『岸辺露伴 ルーヴルへ行く』は「芸術とは何か?」を問う 実写化を成功させた“足し算”

映画『岸辺露伴』が問う芸術とは何か

 原作漫画では、若き日の露伴が経験した奈々瀬との悲恋の過去が描かれた後、露伴がルーヴル美術館に向かい、Z-13倉庫で黒い絵を見たことで、露伴と同行した美術館職員や消防員が次々と死んでいく姿が描かれる。フルカラーで描かれる残酷な殺害場面と、押し寄せる亡者のビジュアルこそがコミックスの目玉であり、怪異現象を描いた後、黒い絵が生まれた経緯が簡単に語られたのち、物語は幕を閉じる。

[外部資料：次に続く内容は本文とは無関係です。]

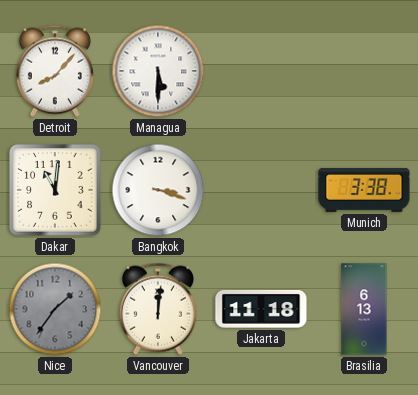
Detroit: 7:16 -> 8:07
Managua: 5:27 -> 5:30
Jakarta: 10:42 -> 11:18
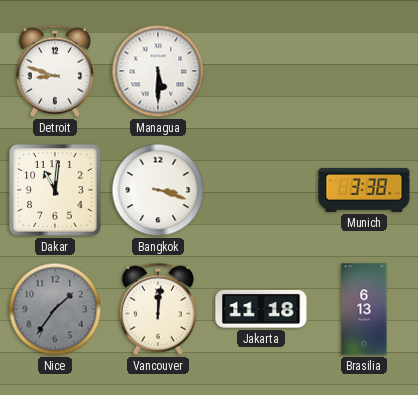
Detroit: 8:07 -> 8:48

 ページ数が123ページと少ないこともあってか、黒い絵の怪異現象をビジュアルで見せることに漫画は特化しており、荒木のカラー作画がもっとも生きる構成となっている。

 対して映画版では、露伴が立ち寄った骨董屋が、盗まれた美術品を売る「故買屋」だったことがきっかけで、黒い絵のことを露伴が思い出すという導入部から始まり、故買組織と露伴が衝突するという物語が奈々瀬(木村文乃)と黒い絵にまつわる物語と同時進行で進んでいく。

 そして漫画版ではさらっと描かれた、黒い絵の作者・山村仁左右衛門と実は露伴の先祖だった奈々瀬の過去が最後に描かれるのだが、山村を演じるのが露伴役の高橋一生であることによって、彼が闇落ちした「もう一人の露伴」であることを暗示する構成となっている。

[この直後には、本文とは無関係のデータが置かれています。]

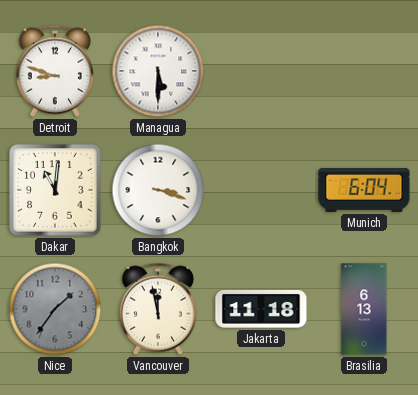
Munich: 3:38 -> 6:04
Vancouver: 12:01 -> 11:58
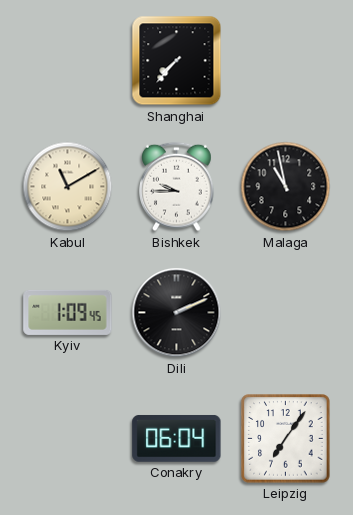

 つまり、映画版では「芸術とは何か?」というテーマが、補強されているのだ。「芸術」や「創作」は露伴が漫画家であるため、ドラマでも常に内包されていたテーマだったが、多くの読者にフィクションを届ける漫画家の露伴とは真逆の存在と言える、山村と黒い絵が対比されることで、より一層強まったと言えるだろう。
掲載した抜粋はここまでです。